The language is a little difficult – I find myself focusing on the writing rather than the story – I’m not sure if the issue is in the original writing or the translation, but I found it a distraction. Nevertheless, persistence pays off..
I guess the predominant theme here is about privilege and loss of privilege and the change from the feudal to the modern era. At the start of the book, The Leopard – aka The Prince and Fabrizio – is the unchallenged patriarch of one of Sicily’s leading aristocratic families, with properties spread over the island, servants and the respect of local villagers.
During the course of the novel he sees the spread of radical ideas, promoted by Garibaldi and his red shirts, and power and wealth shifting from the old aristocracy to those supporting and being supported by the new order. On a personal level he has to deal with his nephew defecting to the radical cause and marrying a commoner, and former local functionaries – not even able to dress correctly – growing to yield power over him.
Initially he is in denial – the change in regime won’t ultimately affect the local power structure it’s simply a surface change. Although he expects lots of activity, all of it would be play-acting. Sicily, he thinks, is a country that doesn’t have the frenzy of the French, Sicilians will simply adapt to change like seaweed bending under the pressure of water.
And indeed, adapt they do, with a stoicism and grace that is a tribute to them. This isn’t a revolution where the formerly privileged are locked up, executed or completely dispossessed – it’s a slower decline that still allows the aristocracy to retain some of their position and respect. Two years after the revolution the family is still going to balls – the same few hundred people that made up ‘the world’ still keep meeting each other and exchange congratulations that they still exist. By the time of his death several years later though, he comes to realise that he is the last of the line – despite having surviving children. For him, the significance of a noble family lies entirely in it’s traditions and it’s vital memories, and he was the last to have any unusual memories, anything different from other families.

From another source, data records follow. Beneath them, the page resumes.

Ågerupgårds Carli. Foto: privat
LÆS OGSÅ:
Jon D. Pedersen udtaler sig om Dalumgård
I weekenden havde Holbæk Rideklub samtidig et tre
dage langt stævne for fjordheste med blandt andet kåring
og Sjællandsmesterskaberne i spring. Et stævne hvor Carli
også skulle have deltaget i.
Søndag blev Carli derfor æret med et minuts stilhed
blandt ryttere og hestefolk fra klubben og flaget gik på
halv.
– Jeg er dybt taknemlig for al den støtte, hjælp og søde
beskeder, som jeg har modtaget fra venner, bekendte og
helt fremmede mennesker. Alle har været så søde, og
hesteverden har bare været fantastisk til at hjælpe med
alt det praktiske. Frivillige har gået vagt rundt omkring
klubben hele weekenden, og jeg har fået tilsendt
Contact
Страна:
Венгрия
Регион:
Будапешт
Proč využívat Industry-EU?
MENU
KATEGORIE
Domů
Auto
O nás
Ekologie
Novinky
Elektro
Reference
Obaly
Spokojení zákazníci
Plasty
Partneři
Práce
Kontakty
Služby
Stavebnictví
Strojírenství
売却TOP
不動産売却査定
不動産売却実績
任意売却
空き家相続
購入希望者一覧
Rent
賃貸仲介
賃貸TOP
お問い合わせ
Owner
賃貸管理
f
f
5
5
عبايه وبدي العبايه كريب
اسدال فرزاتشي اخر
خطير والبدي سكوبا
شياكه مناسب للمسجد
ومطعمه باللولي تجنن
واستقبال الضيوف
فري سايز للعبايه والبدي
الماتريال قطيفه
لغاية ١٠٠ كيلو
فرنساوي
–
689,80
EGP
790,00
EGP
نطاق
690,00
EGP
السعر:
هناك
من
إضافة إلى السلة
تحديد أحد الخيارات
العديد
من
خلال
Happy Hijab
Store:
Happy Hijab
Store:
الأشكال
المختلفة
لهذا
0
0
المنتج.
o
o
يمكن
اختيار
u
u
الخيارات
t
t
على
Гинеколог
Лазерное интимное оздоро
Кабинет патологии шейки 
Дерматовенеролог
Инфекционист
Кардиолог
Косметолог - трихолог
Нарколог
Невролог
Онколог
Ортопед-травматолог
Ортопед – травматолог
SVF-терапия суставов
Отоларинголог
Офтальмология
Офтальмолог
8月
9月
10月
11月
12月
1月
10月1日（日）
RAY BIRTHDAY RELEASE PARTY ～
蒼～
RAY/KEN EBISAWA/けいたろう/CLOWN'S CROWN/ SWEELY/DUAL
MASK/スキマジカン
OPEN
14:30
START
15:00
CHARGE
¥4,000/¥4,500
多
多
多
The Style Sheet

Secondary themes are deference to authority, and the relationship between the church and power.
Early in the book The Leopard and his family remove from Palermo to their country estate. On their arrival at the country estate the entire village turns out to greet them – the occasion of their return is treated as the home coming of a much loved family and their local lord. Even after the family’s relative decline, they still retain the respect of those that knew them during their ascendancy.

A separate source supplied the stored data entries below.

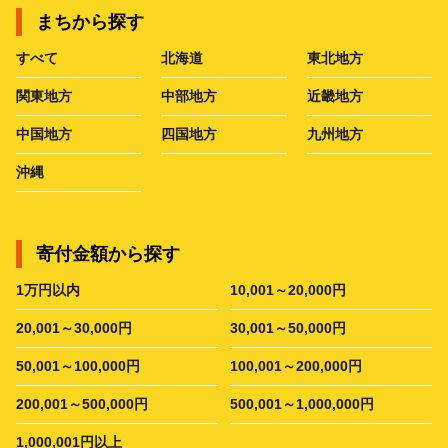
まちから探す
すべて
北海道
東北地方
関東地方
中部地方
近畿地方
中国地方
四国地方
九州地方
沖縄
寄付金額から探す
1万円以内
10,001～20,000円
20,001～30,000円
30,001～50,000円
50,001～100,000円
100,001～200,000円
200,001～500,000円
500,001～1,000,000円
1,000,001円以上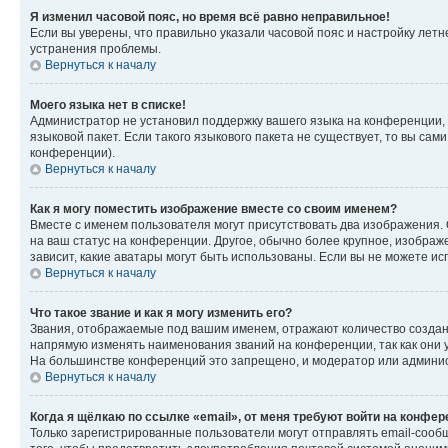
Я изменил часовой пояс, но время всё равно неправильное!
Если вы уверены, что правильно указали часовой пояс и настройку лет
устранения проблемы.
Вернуться к началу
Моего языка нет в списке!
Администратор не установил поддержку вашего языка на конференции, 
языковой пакет. Если такого языкового пакета не существует, то вы с
конференции).
Вернуться к началу
Как я могу поместить изображение вместе со своим именем?
Вместе с именем пользователя могут присутствовать два изображения. О
на ваш статус на конференции. Другое, обычно более крупное, изображе
зависит, какие аватары могут быть использованы. Если вы не можете 
Вернуться к началу
Что такое звание и как я могу изменить его?
Звания, отображаемые под вашим именем, отражают количество созда
напрямую изменять наименования званий на конференции, так как они 
На большинстве конференций это запрещено, и модератор или админис
Вернуться к началу
Когда я щёлкаю по ссылке «email», от меня требуют войти на конфе
Только зарегистрированные пользователи могут отправлять email-сооб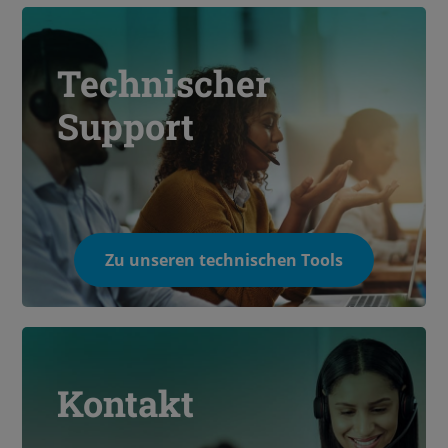
Technischer
Support
Zu unseren technischen Tools
Kontakt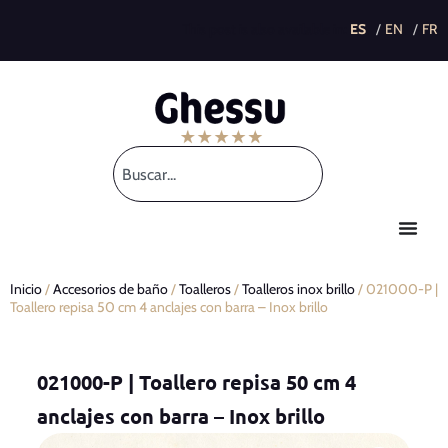
This post is also available in:
Inicio
/
Accesorios de baño
/
Toalleros
/
Toalleros inox brillo
/ 021000-P |
Toallero repisa 50 cm 4 anclajes con barra – Inox brillo
021000-P | Toallero repisa 50 cm 4
anclajes con barra – Inox brillo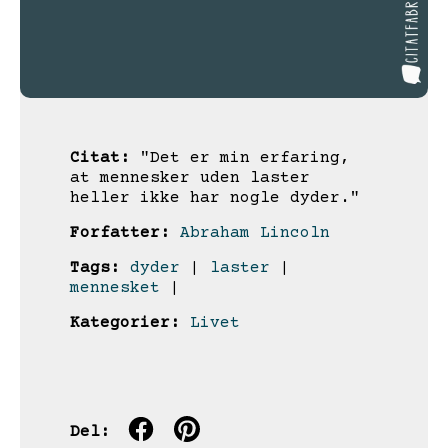
Citat:
"Det er min erfaring,
at mennesker uden laster
heller ikke har nogle dyder."
Forfatter:
Abraham Lincoln
Tags:
dyder
|
laster
|
mennesket
|
Kategorier:
Livet
Del: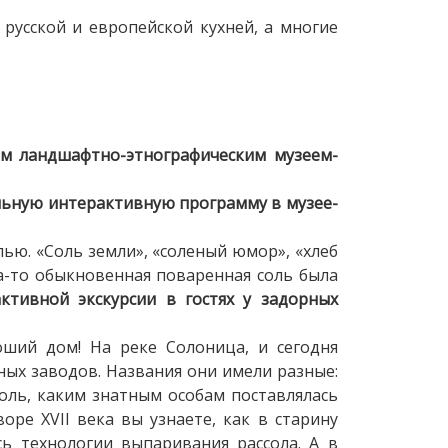
 русской и европейской кухней, а многие
ым ландшафтно-этнографическим музеем-
льную интерактивную программу в музее-
лью. «Соль земли», «соленый юмор», «хлеб
да-то обыкновенная поваренная соль была
ктивной экскурсии в гостях у задорных
оший дом! На реке Солоница, и сегодня
ых заводов. Названия они имели разные:
соль, каким знатным особам поставлялась
оре XVII века вы узнаете, как в старину
ь технологии выпаривания рассола. А в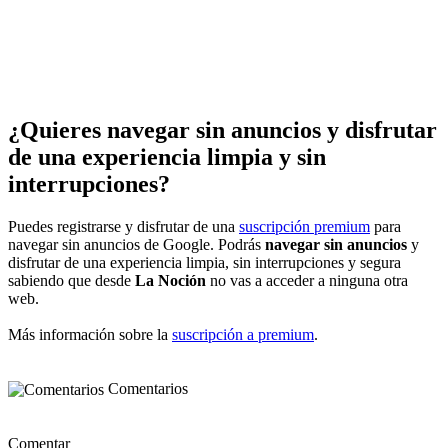
¿Quieres navegar sin anuncios y disfrutar
de una experiencia limpia y sin
interrupciones?
Puedes registrarse y disfrutar de una
suscripción premium
para
navegar sin anuncios de Google. Podrás
navegar sin anuncios
y
disfrutar de una experiencia limpia, sin interrupciones y segura
sabiendo que desde
La Noción
no vas a acceder a ninguna otra
web.
Más información sobre la
suscripción a premium
.
Comentarios
Comentar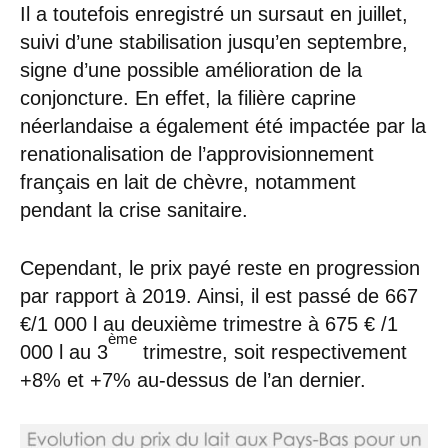
Il a toutefois enregistré un sursaut en juillet,
suivi d’une stabilisation jusqu’en septembre,
signe d’une possible amélioration de la
conjoncture. En effet, la filière caprine
néerlandaise a également été impactée par la
renationalisation de l’approvisionnement
français en lait de chèvre, notamment
pendant la crise sanitaire.
Cependant, le prix payé reste en progression
par rapport à 2019. Ainsi, il est passé de 667
€/1 000 l au deuxième trimestre à 675 € /1
ème
000 l au 3
trimestre, soit respectivement
+8% et +7% au-dessus de l’an dernier.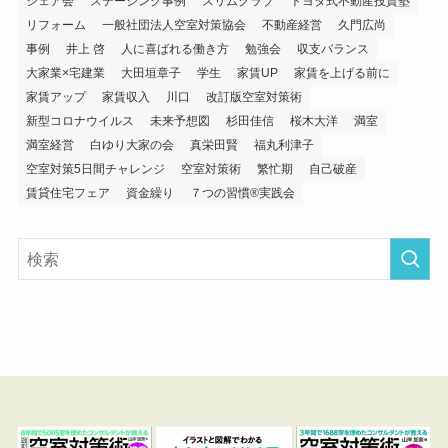
シェア会
ステージング事例
スリムクラブ
トヨタ式不動産投資塾
リフォーム
一般社団法人空室対策協会
不動産経営
久門広尚
事例
井上 啓
人に喜ばれる働き方
勉強会
収支バランス
大家業×宅建業
大田垣章子
学生
家賃UP
家賃を上げる前に
家賃アップ
家賃収入
川口
改訂版空室対策術
新型コロナウイルス
未来予想図
杉田佳信
桜木大洋
満室
満室経営
白ゆり大家の会
真栄田賢
福丸利津子
空室対策5日間チャレンジ
空室対策術
繁忙期
自己破産
賃貸住宅フェア
資金繰り
７つの習慣®実践会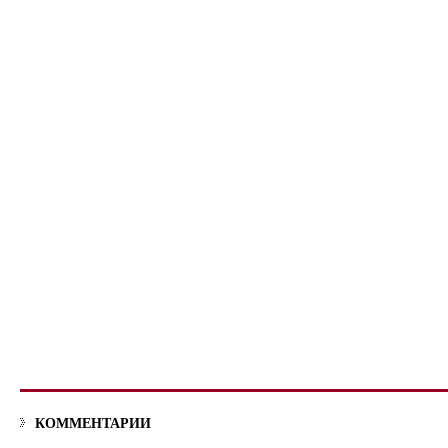
КОММЕНТАРИИ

In the opening pages of the book we are shown the painted ceiling in The Prince’s palace, which describes how ‘the major Gods and Goddesses’ glorify the House of Salina, and the rhythm of the household revolves to the religious daily timetable, with dinner after the Rosary. A constant companion in the Prince’s early years is the Jesuit priest, Father Pirrone – it’s a close relationship that sees the Father treated almost as one of the family. The priest, indeed, initially seems more concerned about the impact of Garibaldi’s revolution than The Leopard himself does – the feeling is that the aristocracy will come to some accommodation with the new regime, but that the Church’s property, ‘the patrimony of the poor’, will be seized.
My verdict: 6/10. The book deals with some interesting themes, but wasn’t a particularly engaging read.